__Texte à lire__
┄┄┄┄┄┄┄┄┄┄┄┄┄┄┄┄┄┄┄┄

L'image est assez saisissante. Elle est surtout éloquente pour l'expression de la démocratie en Côte d'Ivoire. Voir en effet Pascal Affi N'guessan, président du Front populaire ivoirien (FPI) sur les antennes de la télévision nationale, en train de '' démonter'' le régime d'Alassane Ouattara au cours d'un meeting au siège provisoire du FPI, relevait presque d'une chimère, depuis la chute du régime de la réfondation le 11 avril 2011.
Et pourtant, le dimanche 08 septembre, les téléspectateurs de la 1ère chaîne de télévision (RTI 1) ont eu droit au reportage de la passation des charges entre Affi et Miaka, pendant près de 90 secondes. Un bon point à accorder à l'administration Ouattara, qui ouvre ainsi une voie pour l'expression démocratique, bafouée en Côte d'Ivoire depuis la crise post-électorale.
En effet, au cours d'une récente rencontre avec la convention de la société civile ivoirienne (CSCI), Pascal Affi N'guessan dénonçait justement « la caporalisation des médias d’État ». Une utilisation sans partage de ces médias par le régime en place. On pourrait dire qu'il a eu la réponse à cette préoccupation, avec ce passage à la télé.
Mais aussi au quotidien pro-gouvernemental Fraternité Matin qui a consacré deux pages à la cérémonie de passation des charges. Mieux, depuis sa libération provisoire le lundi 05 août 2013, le président du FPI parle. Il saisit toutes les tribunes qui lui sont offertes pour dénoncer « les tares » du régime, dans un langage cru, parfois virulent, sans que des hommes armés ne débarquent, comme par le passé, pour y mettre fin. Cela crée des grincements de dents au sein du camp au pouvoir, dont des membres comprennent difficilement cette « trop grande » liberté accordée aux pontes de l'ancien régime. « Votre liberté provisoire ne doit pas être un motif d'arrogance », a dénoncé le porte-parole du Rdr, Joël N'guessan, dans une déclaration parvenue hier à notre Rédaction.
Qu'à cela ne tienne. Affi a même tout un programme de tournée dans des villes de l'intérieur du pays, où il va encore parler, à la grande satisfaction des militants du Fpi, mais aussi des gouvernants ivoiriens à qui on ne devrait plus reprocher de museler l'opposition. En lâchant ainsi du lest, le président Ouattara veut prouver sa volonté d'aller à la réconciliation, de parvenir à un État de droit, un État où liberté d'expression et démocratie sont réelles, contrairement à ce que dénonce l'opposition.

┄┄┄┄┄┄┄┄┄┄┄┄┄┄┄┄┄┄┄┄

(Entrées du jeu de données)

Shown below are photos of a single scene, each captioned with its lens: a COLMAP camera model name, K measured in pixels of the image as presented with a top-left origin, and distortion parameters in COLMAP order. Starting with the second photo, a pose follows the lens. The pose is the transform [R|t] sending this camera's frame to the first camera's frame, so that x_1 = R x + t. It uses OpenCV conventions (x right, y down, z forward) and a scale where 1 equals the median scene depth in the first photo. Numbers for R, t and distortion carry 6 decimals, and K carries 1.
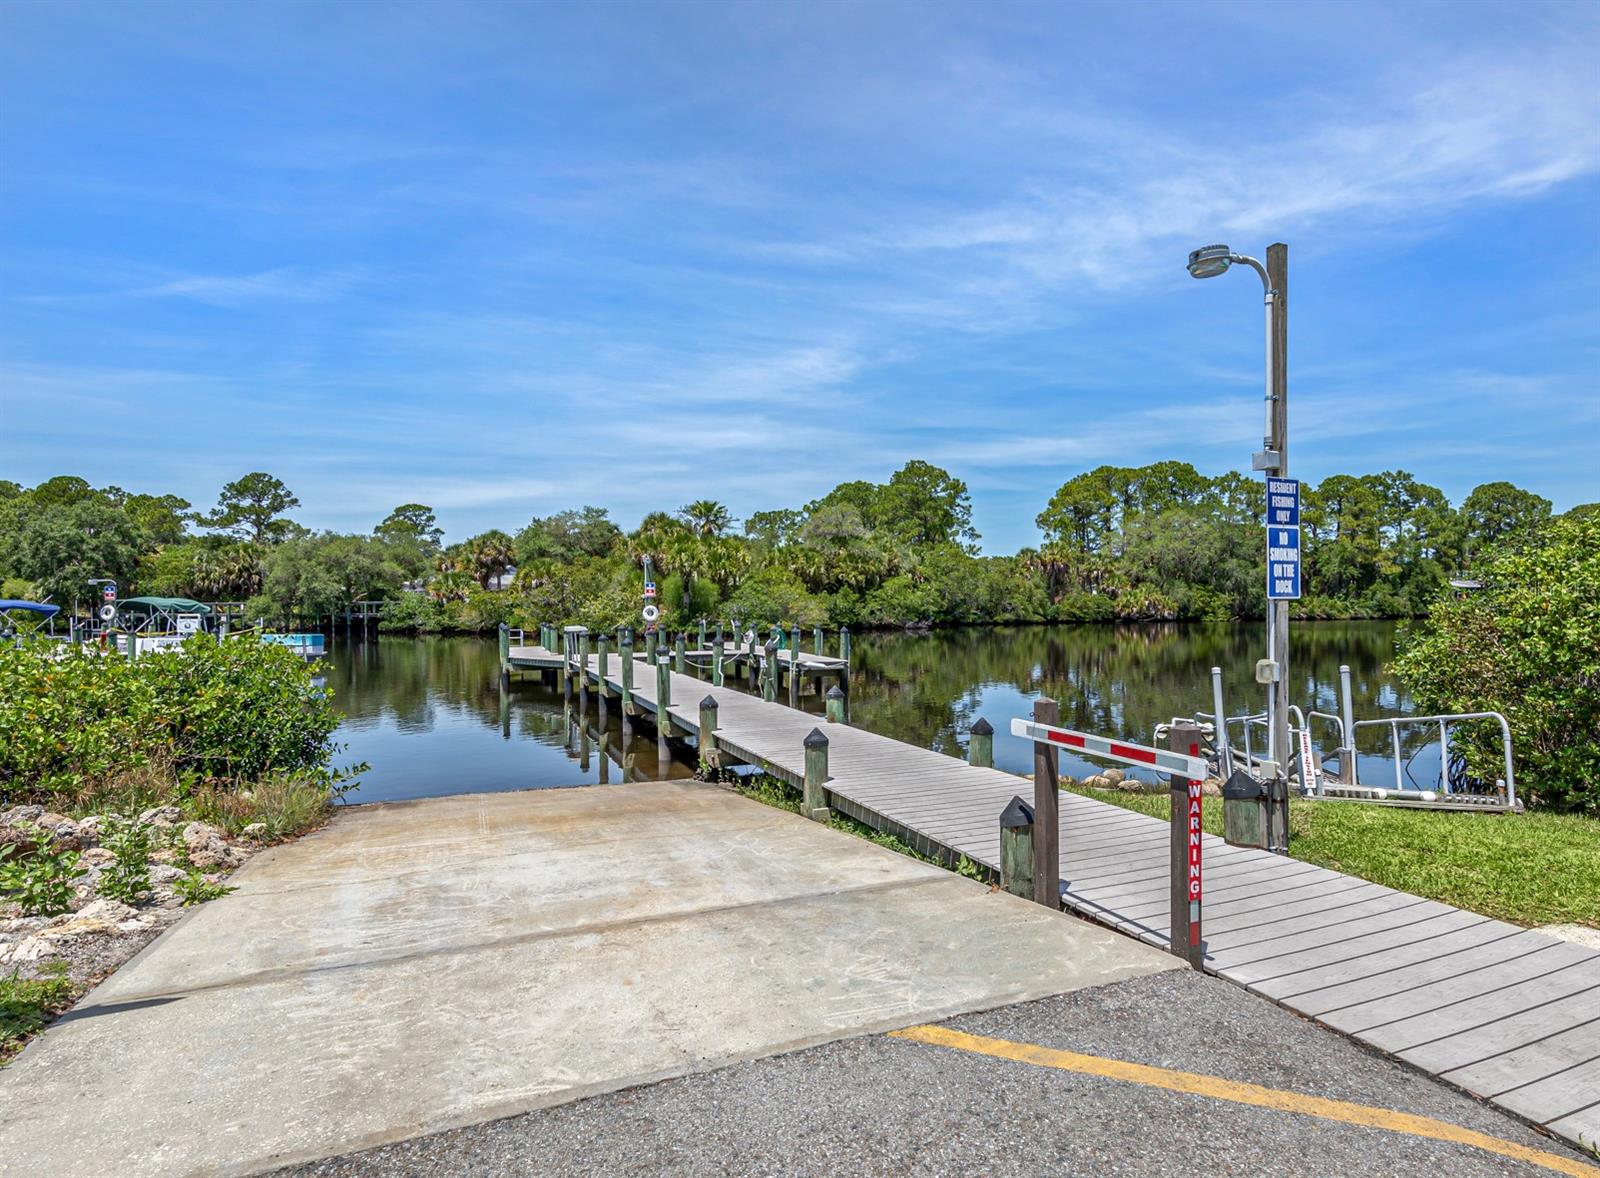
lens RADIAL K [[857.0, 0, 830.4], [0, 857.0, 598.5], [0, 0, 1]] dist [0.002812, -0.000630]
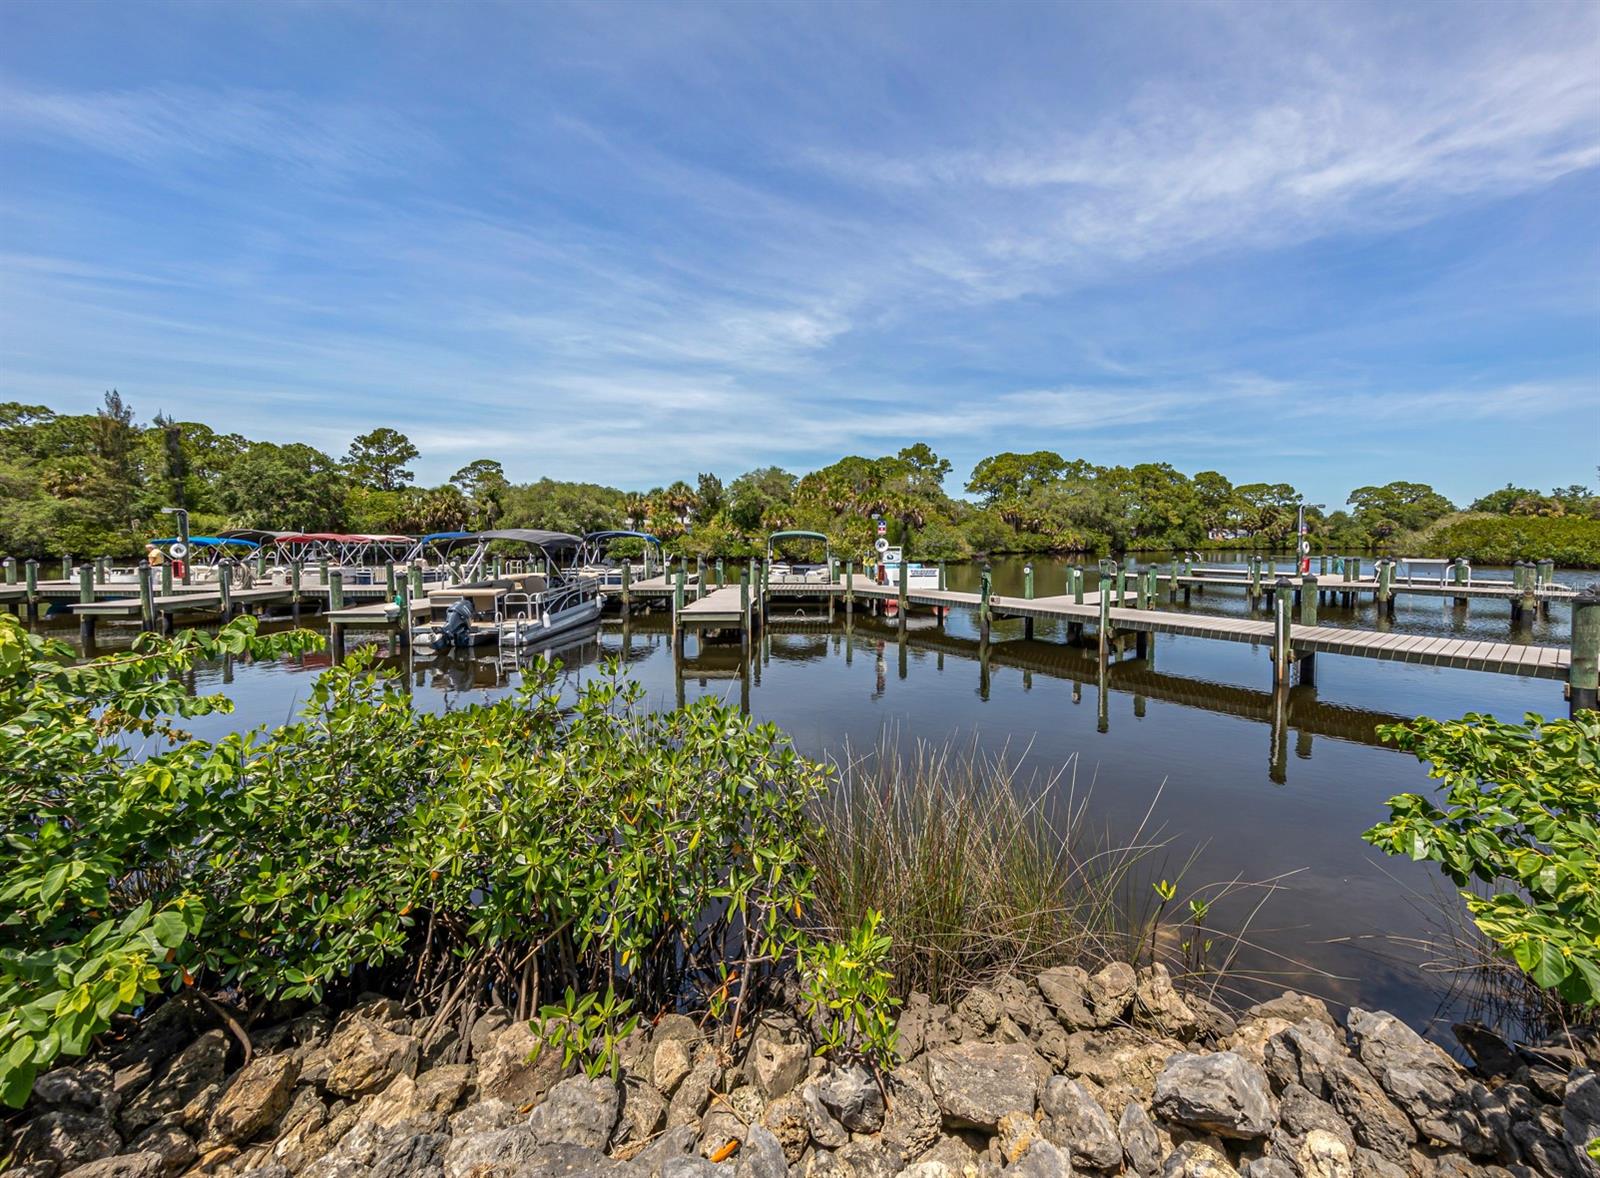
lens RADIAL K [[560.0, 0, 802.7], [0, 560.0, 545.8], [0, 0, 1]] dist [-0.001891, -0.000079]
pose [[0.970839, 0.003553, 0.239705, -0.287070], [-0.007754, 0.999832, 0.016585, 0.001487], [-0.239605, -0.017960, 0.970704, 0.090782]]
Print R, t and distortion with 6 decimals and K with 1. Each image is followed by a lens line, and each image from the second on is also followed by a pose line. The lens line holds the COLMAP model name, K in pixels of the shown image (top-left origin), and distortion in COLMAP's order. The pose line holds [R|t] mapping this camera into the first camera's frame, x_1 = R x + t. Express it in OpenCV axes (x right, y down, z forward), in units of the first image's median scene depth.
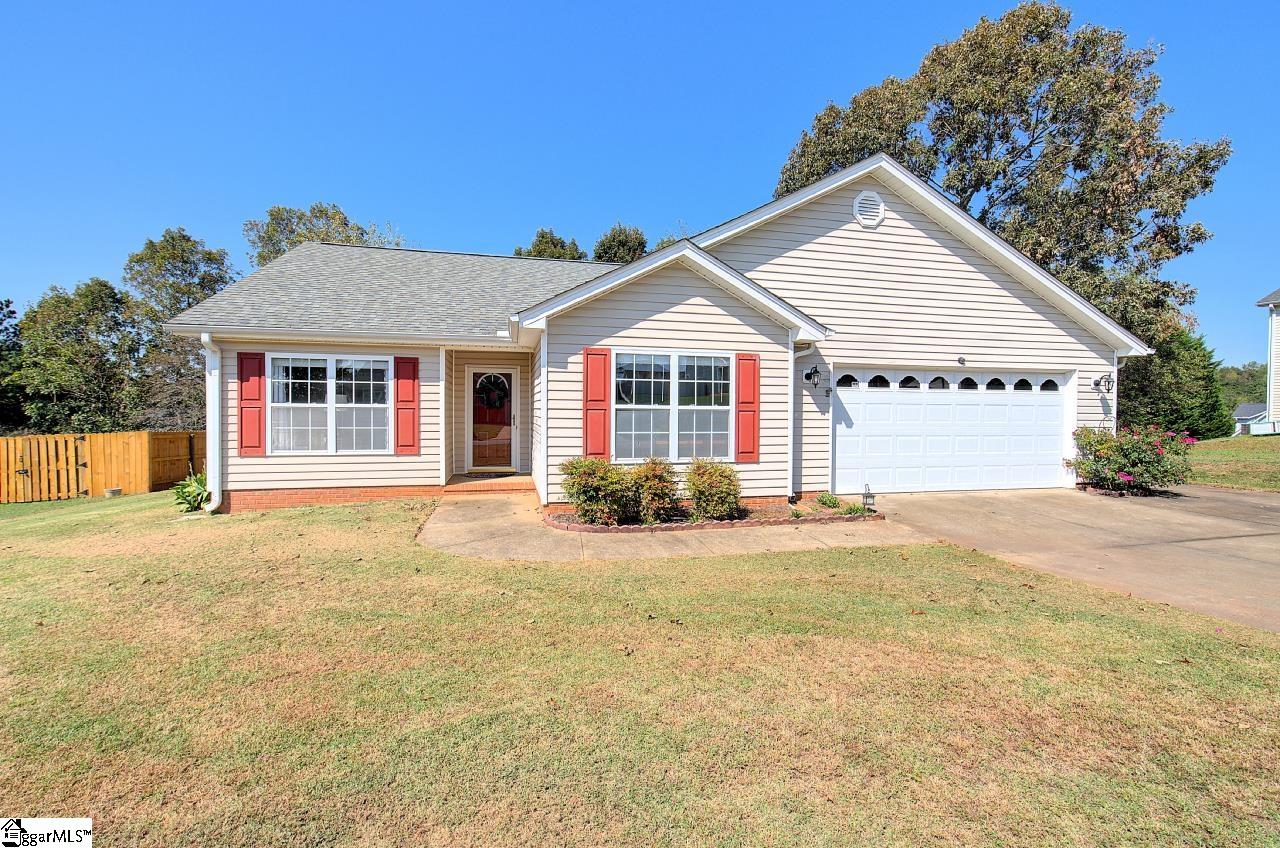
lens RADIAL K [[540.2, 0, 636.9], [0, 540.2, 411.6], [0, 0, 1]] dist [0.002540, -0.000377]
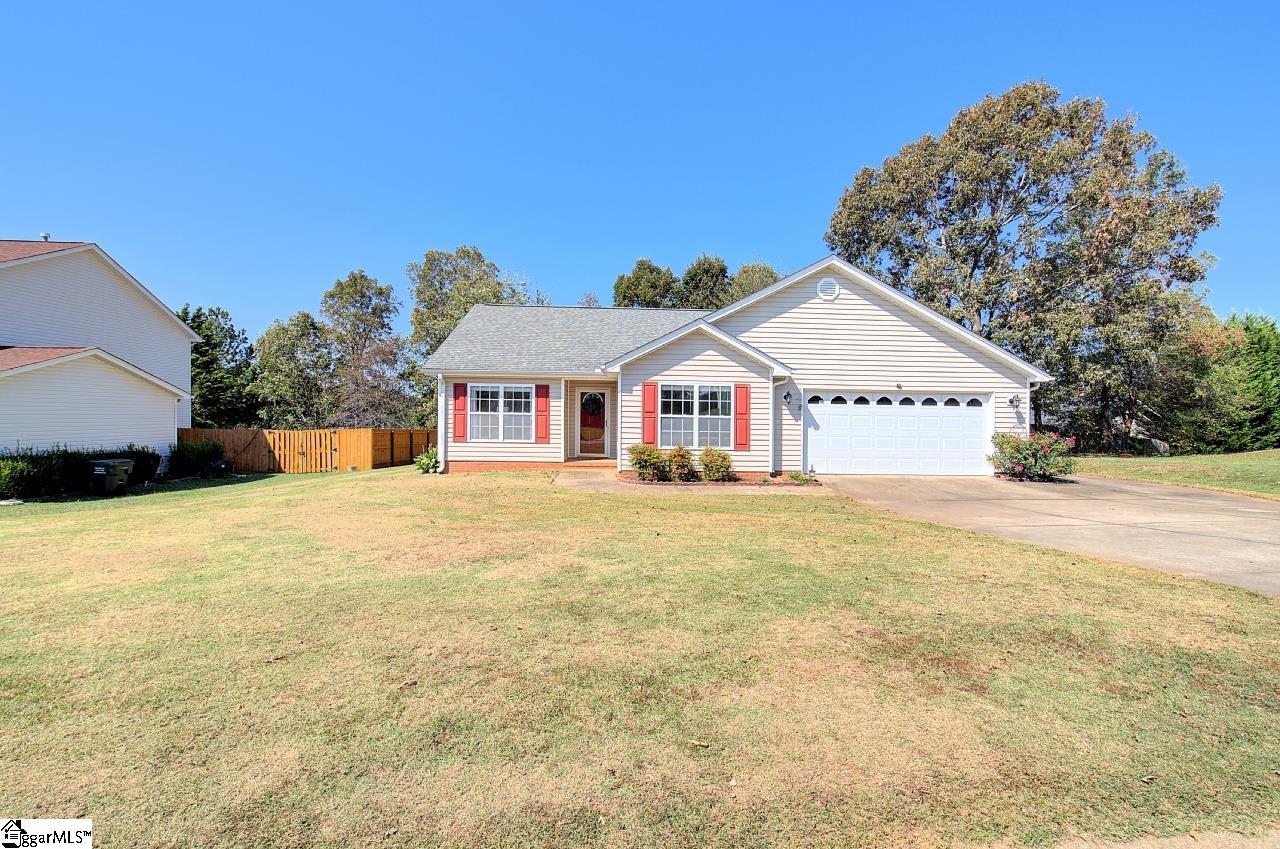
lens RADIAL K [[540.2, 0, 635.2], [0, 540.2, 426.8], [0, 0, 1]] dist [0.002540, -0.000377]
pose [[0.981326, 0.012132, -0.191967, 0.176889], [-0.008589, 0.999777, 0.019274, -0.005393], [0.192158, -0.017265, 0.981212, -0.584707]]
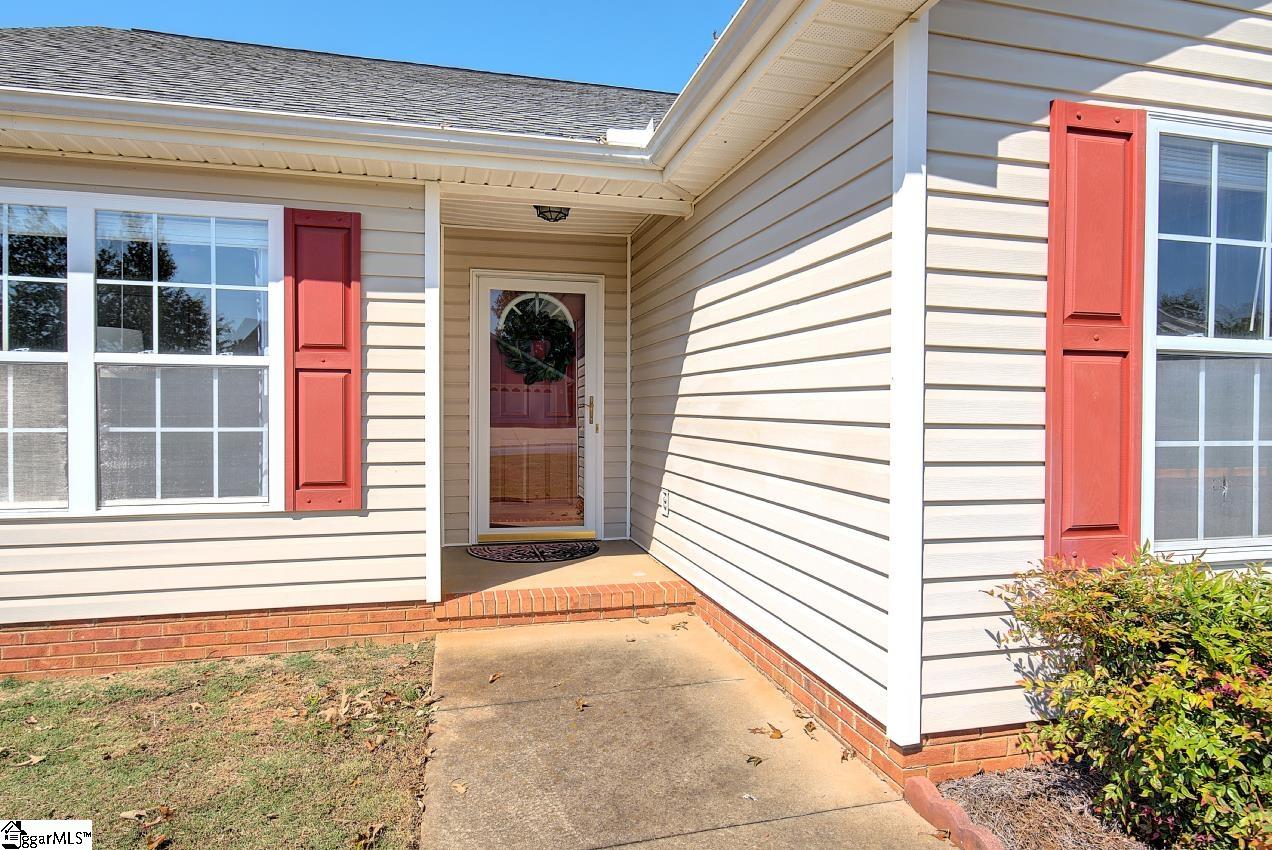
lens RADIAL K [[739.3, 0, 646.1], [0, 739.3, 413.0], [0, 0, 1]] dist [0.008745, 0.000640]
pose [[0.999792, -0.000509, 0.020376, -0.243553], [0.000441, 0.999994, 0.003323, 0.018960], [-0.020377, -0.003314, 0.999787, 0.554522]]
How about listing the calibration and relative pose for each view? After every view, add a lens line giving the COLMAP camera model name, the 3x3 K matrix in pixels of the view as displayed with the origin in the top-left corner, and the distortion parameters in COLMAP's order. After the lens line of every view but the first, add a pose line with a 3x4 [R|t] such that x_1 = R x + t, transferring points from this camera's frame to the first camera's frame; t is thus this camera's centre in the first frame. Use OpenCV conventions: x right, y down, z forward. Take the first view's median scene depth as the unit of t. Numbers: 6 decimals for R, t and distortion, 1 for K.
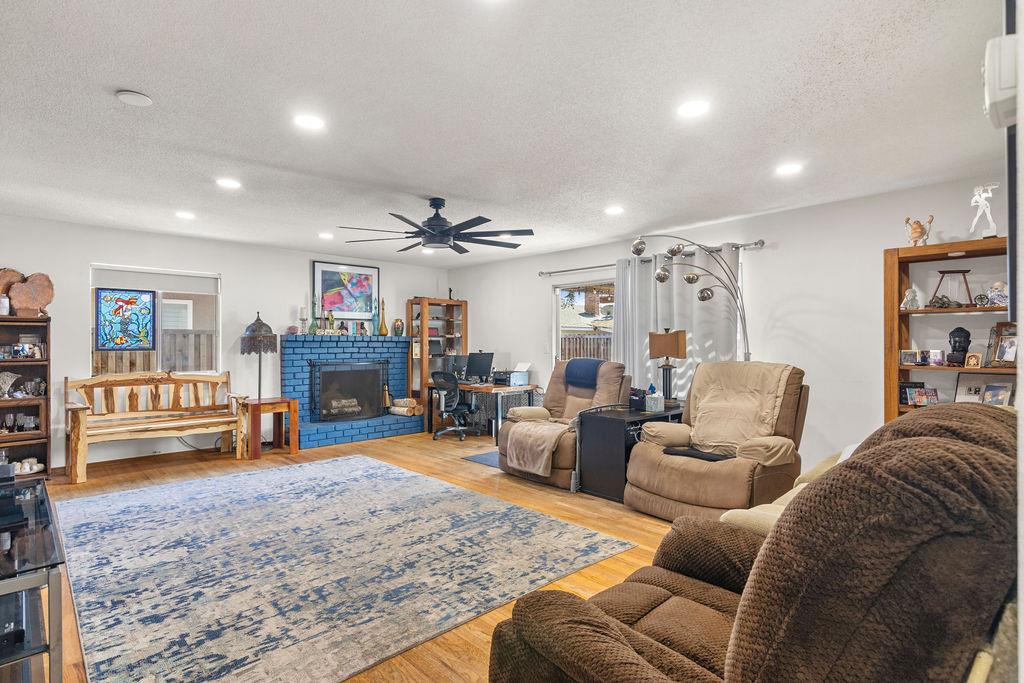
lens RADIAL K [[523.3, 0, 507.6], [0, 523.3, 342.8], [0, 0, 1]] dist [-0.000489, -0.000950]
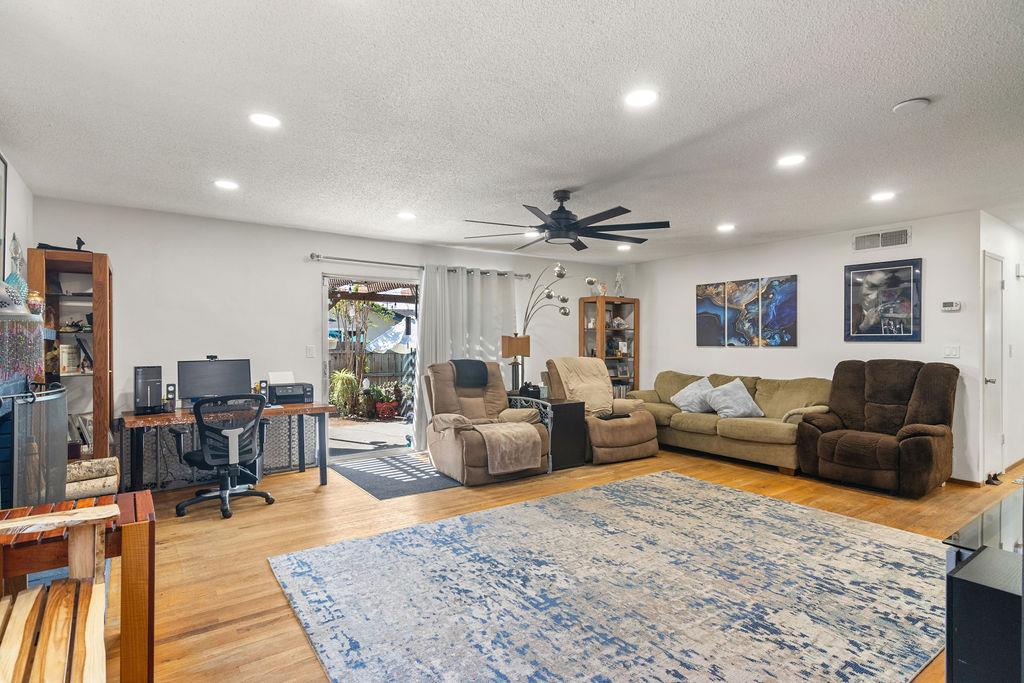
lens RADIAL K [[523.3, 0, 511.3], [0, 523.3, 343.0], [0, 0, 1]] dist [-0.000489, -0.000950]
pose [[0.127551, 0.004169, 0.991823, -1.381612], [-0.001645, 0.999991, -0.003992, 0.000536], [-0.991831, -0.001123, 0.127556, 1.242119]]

┄┄┄┄┄┄┄┄┄┄┄┄┄┄┄┄┄┄┄┄

__Consignes de travail__
1. D'après le texte sur Pascal Affi N'guessan, à quelle date le président du FPI a-t-il obtenu sa libération provisoire ?
2. Recopiez fidèlement le passage du texte sur Pascal Affi N'guessan en commençant à « L'image est assez » et en terminant à « la crise post-électorale. ».

__Réponses par tâche__
1. Le lundi 05 août 2013.

2.
L'image est assez saisissante. Elle est surtout éloquente pour l'expression de la démocratie en Côte d'Ivoire. Voir en effet Pascal Affi N'guessan, président du Front populaire ivoirien (FPI) sur les antennes de la télévision nationale, en train de '' démonter'' le régime d'Alassane Ouattara au cours d'un meeting au siège provisoire du FPI, relevait presque d'une chimère, depuis la chute du régime de la réfondation le 11 avril 2011.
Et pourtant, le dimanche 08 septembre, les téléspectateurs de la 1ère chaîne de télévision (RTI 1) ont eu droit au reportage de la passation des charges entre Affi et Miaka, pendant près de 90 secondes. Un bon point à accorder à l'administration Ouattara, qui ouvre ainsi une voie pour l'expression démocratique, bafouée en Côte d'Ivoire depuis la crise post-électorale.